There are a number of other things that're confusing/weird about this code:
The function main() doesn't seem to serve any purpose -- some of the main-line code is outside it (notably, the argument parsing stuff), some inside, for no apparent reason. Having a main function is required in some languages, but in a shell script it generally makes more sense to just put the main code inline. (Also, functions shouldn't exit, they should return.)
You have variables named both OUTPUT_DIR and output_dir. Use distinct names. Also, it's generally best to stick to lowercase (or mixed-case) variable names, to avoid conflicts with the variables that're used by the shell and other programs.
You copy $1 and $2 into INPUT_DIR and OUTPUT_DIR, then continue to use $1 and $2 rather than the more-clearly-named variables you just copied them into.
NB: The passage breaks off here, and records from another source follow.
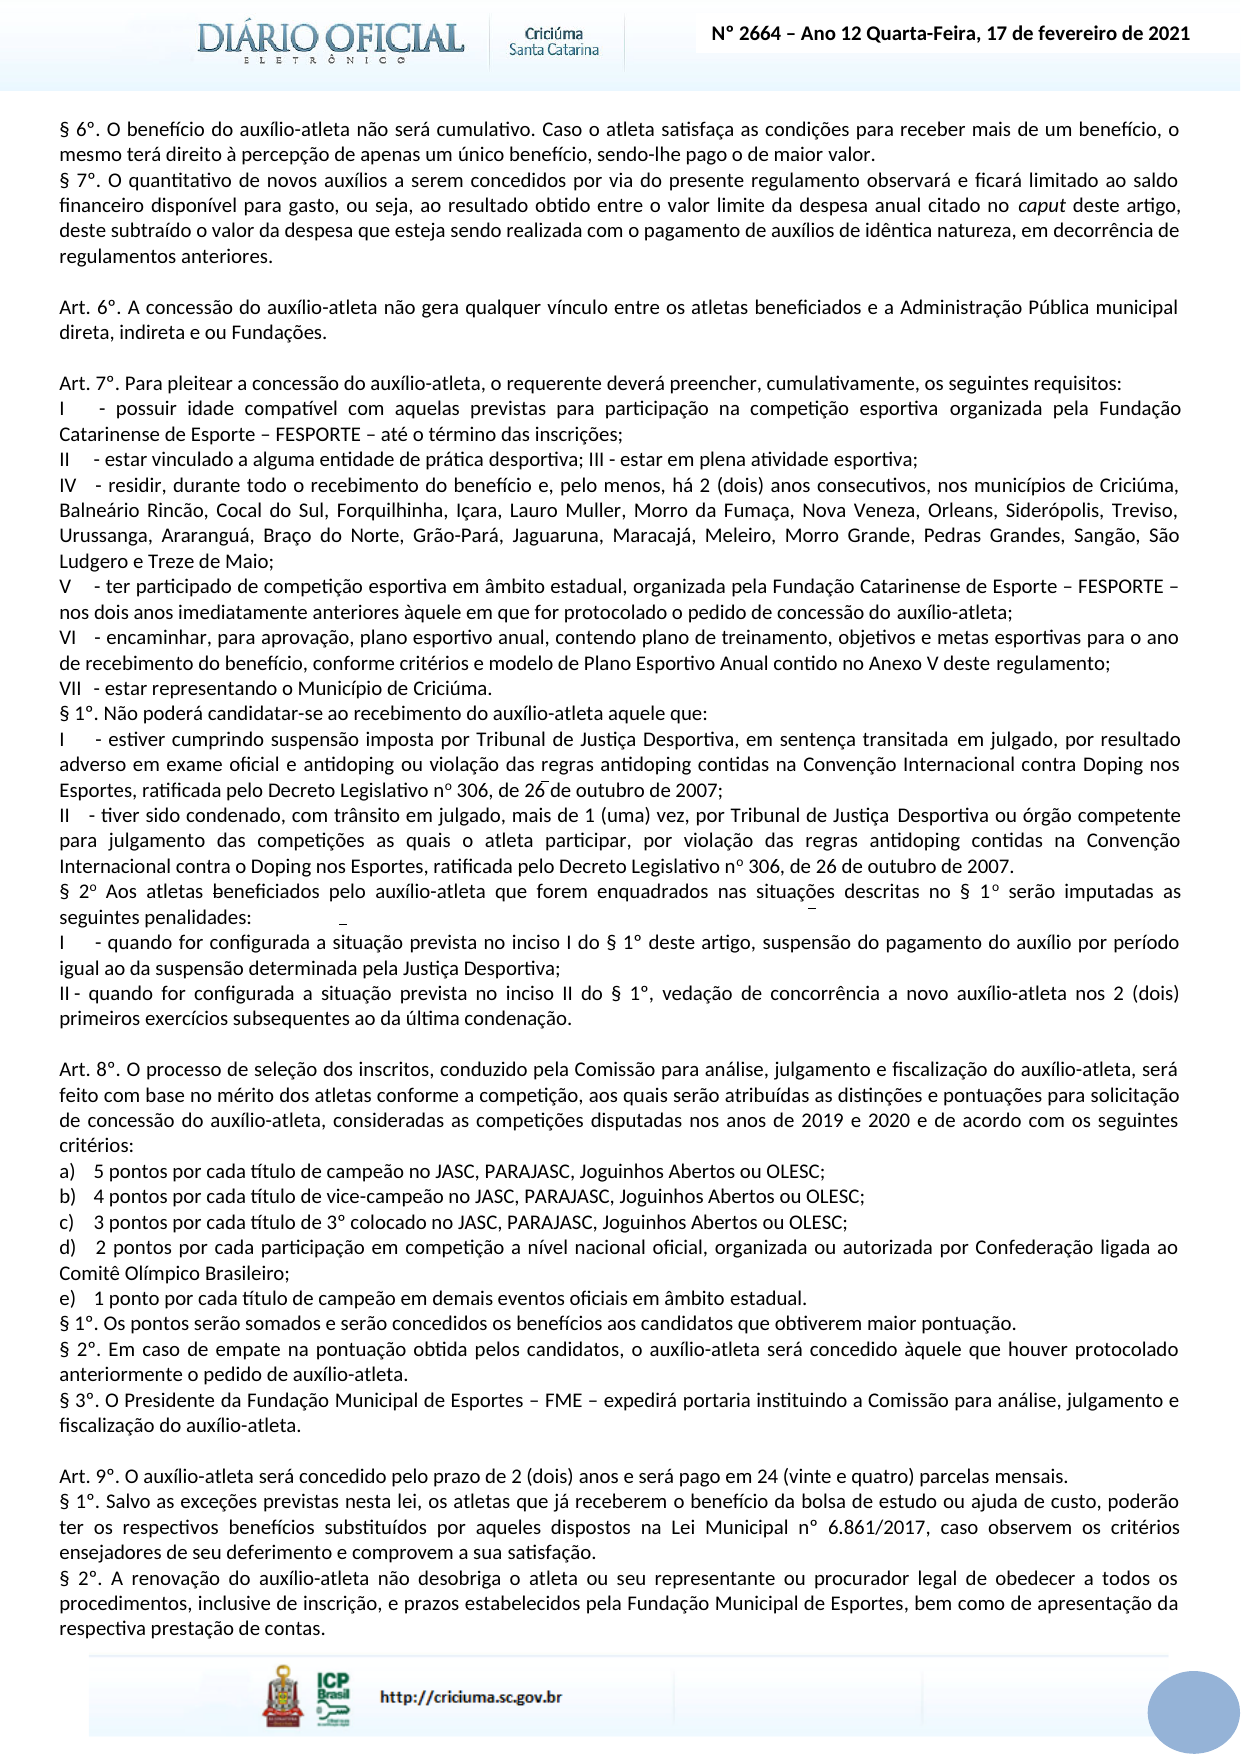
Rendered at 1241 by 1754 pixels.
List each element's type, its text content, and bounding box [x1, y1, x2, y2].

list - encaminhar, para aprovação, plano esportivo anual, contendo plano de treinamento, objetivos e metas esportivas para o ano de recebimento do benefício, conforme critérios e modelo de Plano Esportivo Anual contido no Anexo V deste regulamento; [59, 624, 1181, 675]
list - estar representando o Município de Criciúma. [59, 675, 1181, 701]
text § 6º. O benefício do auxílio-atleta não será cumulativo. Caso o atleta satisfaça as condições para receber mais de um benefício, o mesmo terá direito à percepção de apenas um único benefício, sendo-lhe pago o de maior valor. [59, 116, 1181, 167]
list - residir, durante todo o recebimento do benefício e, pelo menos, há 2 (dois) anos consecutivos, nos municípios de Criciúma, Balneário Rincão, Cocal do Sul, Forquilhinha, Içara, Lauro Muller, Morro da Fumaça, Nova Veneza, Orleans, Siderópolis, Treviso, Urussanga, Araranguá, Braço do Norte, Grão-Pará, Jaguaruna, Maracajá, Meleiro, Morro Grande, Pedras Grandes, Sangão, São Ludgero e Treze de Maio; [59, 472, 1181, 573]
list 1 ponto por cada título de campeão em demais eventos oficiais em âmbito estadual. [59, 1285, 1181, 1311]
text § 2º. Em caso de empate na pontuação obtida pelos candidatos, o auxílio-atleta será concedido àquele que houver protocolado anteriormente o pedido de auxílio-atleta. [59, 1336, 1181, 1387]
text § 1º. Os pontos serão somados e serão concedidos os benefícios aos candidatos que obtiverem maior pontuação. [59, 1311, 1181, 1336]
text Art. 7º. Para pleitear a concessão do auxílio-atleta, o requerente deverá preencher, cumulativamente, os seguintes requisitos: [59, 370, 1181, 396]
list 3 pontos por cada título de 3º colocado no JASC, PARAJASC, Joguinhos Abertos ou OLESC; [59, 1209, 1181, 1234]
text § 1º. Não poderá candidatar-se ao recebimento do auxílio-atleta aquele que: [59, 701, 1181, 726]
text § 1º. Salvo as exceções previstas nesta lei, os atletas que já receberem o benefício da bolsa de estudo ou ajuda de custo, poderão ter os respectivos benefícios substituídos por aqueles dispostos na Lei Municipal nº 6.861/2017, caso observem os critérios ensejadores de seu deferimento e comprovem a sua satisfação. [59, 1488, 1181, 1565]
text § 3º. O Presidente da Fundação Municipal de Esportes – FME – expedirá portaria instituindo a Comissão para análise, julgamento e fiscalização do auxílio-atleta. [59, 1387, 1181, 1438]
list - tiver sido condenado, com trânsito em julgado, mais de 1 (uma) vez, por Tribunal de Justiça Desportiva ou órgão competente para julgamento das competições as quais o atleta participar, por violação das regras antidoping contidas na Convenção Internacional contra o Doping nos Esportes, ratificada pelo Decreto Legislativo no 306, de 26 de outubro de 2007. [59, 802, 1181, 878]
text § 7º. O quantitativo de novos auxílios a serem concedidos por via do presente regulamento observará e ficará limitado ao saldo financeiro disponível para gasto, ou seja, ao resultado obtido entre o valor limite da despesa anual citado no caput deste artigo, deste subtraído o valor da despesa que esteja sendo realizada com o pagamento de auxílios de idêntica natureza, em decorrência de regulamentos anteriores. [59, 167, 1181, 268]
text Art. 6º. A concessão do auxílio-atleta não gera qualquer vínculo entre os atletas beneficiados e a Administração Pública municipal direta, indireta e ou Fundações. [59, 294, 1181, 345]
list - quando for configurada a situação prevista no inciso I do § 1º deste artigo, suspensão do pagamento do auxílio por período igual ao da suspensão determinada pela Justiça Desportiva; [59, 929, 1181, 980]
text § 2o Aos atletas beneficiados pelo auxílio-atleta que forem enquadrados nas situações descritas no § 1o serão imputadas as seguintes penalidades: [59, 878, 1181, 929]
list - estiver cumprindo suspensão imposta por Tribunal de Justiça Desportiva, em sentença transitada em julgado, por resultado adverso em exame oficial e antidoping ou violação das regras antidoping contidas na Convenção Internacional contra Doping nos Esportes, ratificada pelo Decreto Legislativo no 306, de 26 de outubro de 2007; [59, 726, 1181, 802]
text Art. 8º. O processo de seleção dos inscritos, conduzido pela Comissão para análise, julgamento e fiscalização do auxílio-atleta, será feito com base no mérito dos atletas conforme a competição, aos quais serão atribuídas as distinções e pontuações para solicitação de concessão do auxílio-atleta, consideradas as competições disputadas nos anos de 2019 e 2020 e de acordo com os seguintes critérios: [59, 1056, 1181, 1158]
text § 2º. A renovação do auxílio-atleta não desobriga o atleta ou seu representante ou procurador legal de obedecer a todos os procedimentos, inclusive de inscrição, e prazos estabelecidos pela Fundação Municipal de Esportes, bem como de apresentação da respectiva prestação de contas. [59, 1565, 1181, 1641]
list 5 pontos por cada título de campeão no JASC, PARAJASC, Joguinhos Abertos ou OLESC; [59, 1158, 1181, 1183]
list 4 pontos por cada título de vice-campeão no JASC, PARAJASC, Joguinhos Abertos ou OLESC; [59, 1183, 1181, 1209]
list - ter participado de competição esportiva em âmbito estadual, organizada pela Fundação Catarinense de Esporte – FESPORTE – nos dois anos imediatamente anteriores àquele em que for protocolado o pedido de concessão do auxílio-atleta; [59, 573, 1181, 624]
list - possuir idade compatível com aquelas previstas para participação na competição esportiva organizada pela Fundação Catarinense de Esporte – FESPORTE – até o término das inscrições; [59, 396, 1181, 446]
list - estar vinculado a alguma entidade de prática desportiva; III - estar em plena atividade esportiva; [59, 446, 1181, 472]
list 2 pontos por cada participação em competição a nível nacional oficial, organizada ou autorizada por Confederação ligada ao Comitê Olímpico Brasileiro; [59, 1234, 1181, 1285]
list - quando for configurada a situação prevista no inciso II do § 1º, vedação de concorrência a novo auxílio-atleta nos 2 (dois) primeiros exercícios subsequentes ao da última condenação. [59, 980, 1181, 1031]
text Art. 9º. O auxílio-atleta será concedido pelo prazo de 2 (dois) anos e será pago em 24 (vinte e quatro) parcelas mensais. [59, 1463, 1181, 1488]
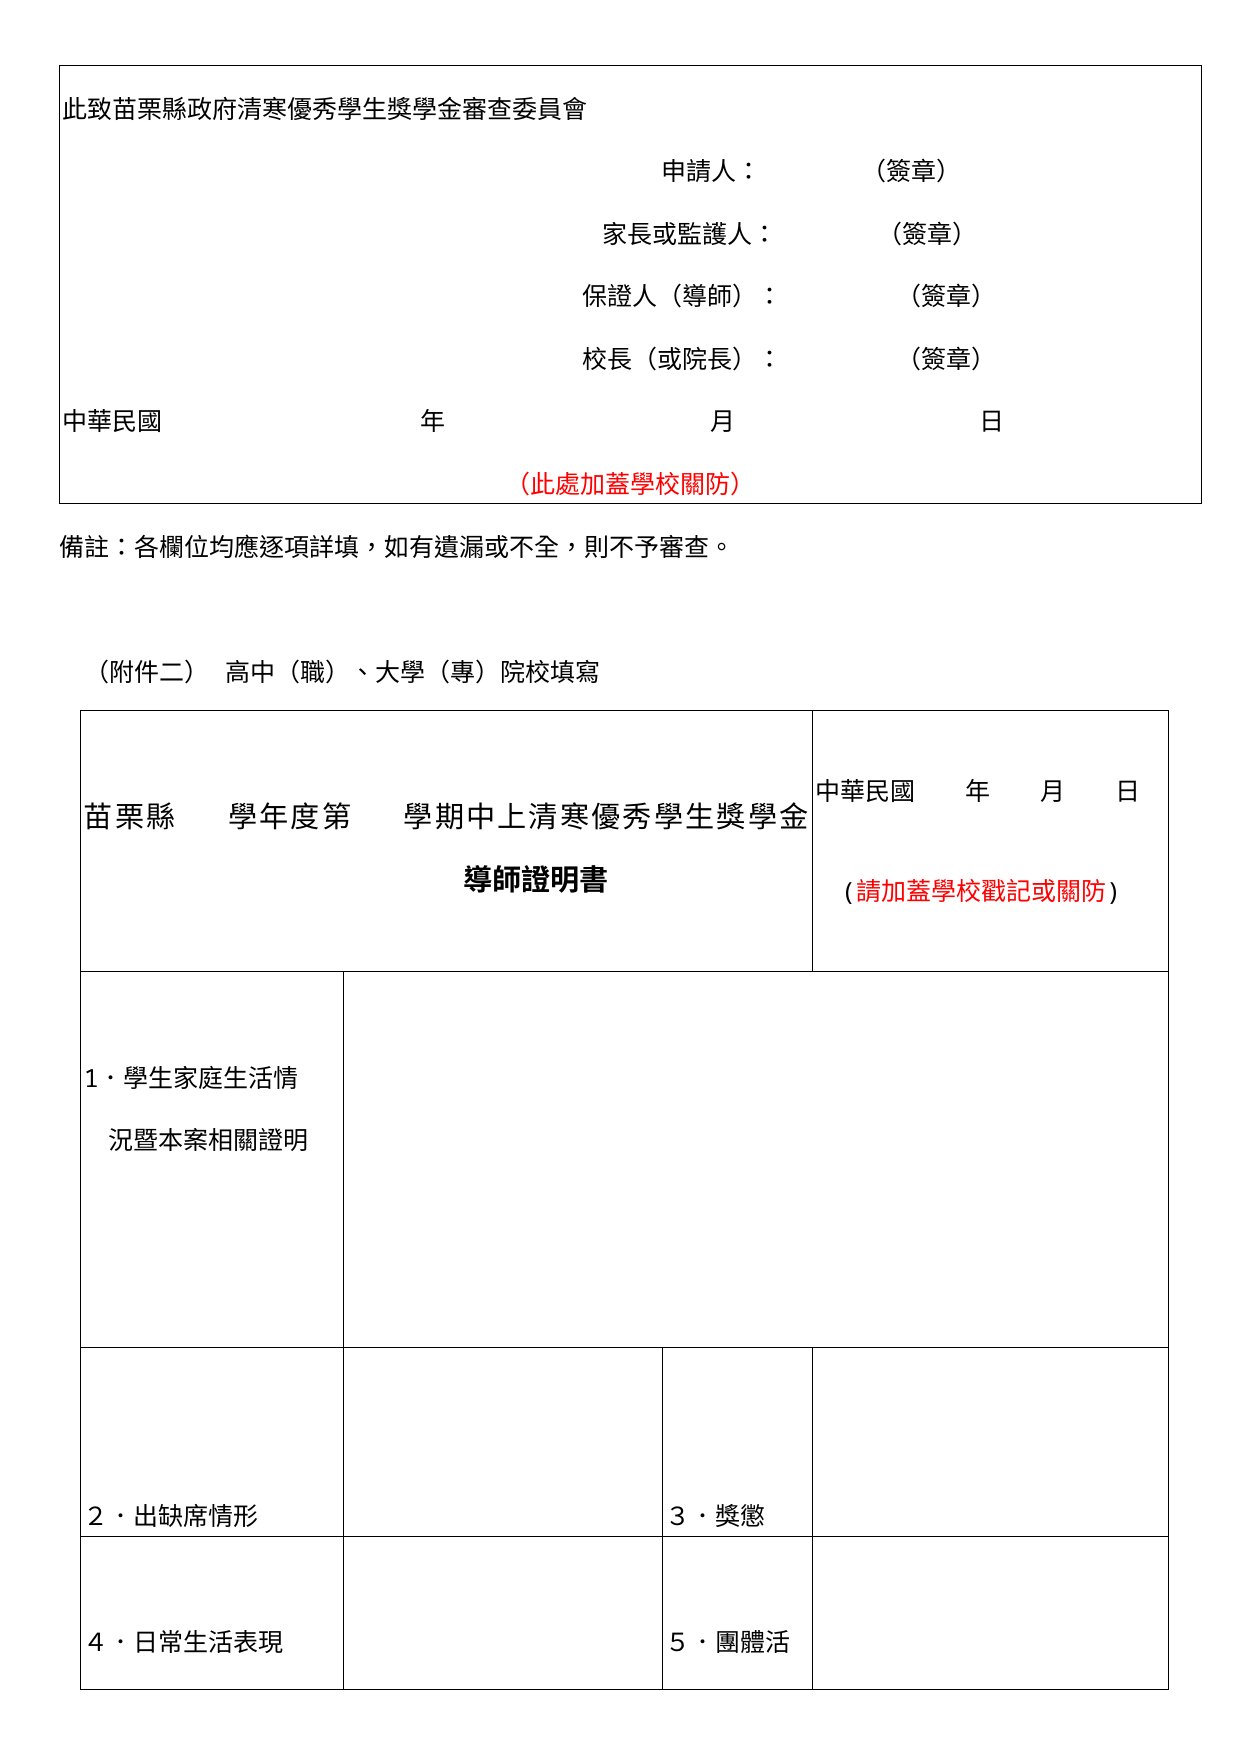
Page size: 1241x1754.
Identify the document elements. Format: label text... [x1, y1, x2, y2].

table_header 中華民國 年 月 日 (請加蓋學校戳記或關防) [813, 711, 1168, 971]
table_cell 此致苗栗縣政府清寒優秀學生獎學金審查委員會 申請人： （簽章） 家長或監護人： （簽章） 保證人（導師）： （簽章） 校長（或院長）： （簽章） 中華民國 年 月 日 （此處加蓋學校關防） [60, 66, 1201, 503]
table_cell 1．學生家庭生活情況暨本案相關證明 [81, 972, 343, 1347]
table_header 苗栗縣 學年度第 學期中上清寒優秀學生獎學金 導師證明書 [81, 711, 812, 971]
table_cell ２．出缺席情形 [81, 1348, 343, 1536]
table_cell [813, 1537, 1168, 1688]
table_cell [813, 1348, 1168, 1536]
text （附件二） 高中（職）、大學（專）院校填寫 [59, 629, 1181, 692]
text 備註：各欄位均應逐項詳填，如有遺漏或不全，則不予審查。 [59, 504, 1181, 567]
table_cell [344, 1348, 662, 1536]
table_cell ５．團體活 [663, 1537, 812, 1688]
table_cell ３．獎懲 [663, 1348, 812, 1536]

output_dir is changed in the recursive function, but not declared as local; this means that inner invocations of bt will be changing the values that outer ones might try to use, leading to weirdness. Declare function-local variables as local to avoid trouble.
$(basename $(basename $(dirname $1))) doesn't make sense. Suppose $1 is "/foo/bar/baz/quux": then dirname $1 returns /foo/bar/baz, basename /foo/bar/baz returns "baz", and basename baz returns "baz" again. The second basename isn't doing anything! And in any case, I'm pretty sure the whole thing isn't doing what you expect it to.
What directory is bt supposed to be recursing through? Nothing in how you call it has any reference to either INPUT_DIR or OUTPUT_DIR.
As a rule, you should put variable references in double-quotes (e.g. for filename in "$output_dir"/* and bt "$filename"). You do this in some places, but not others.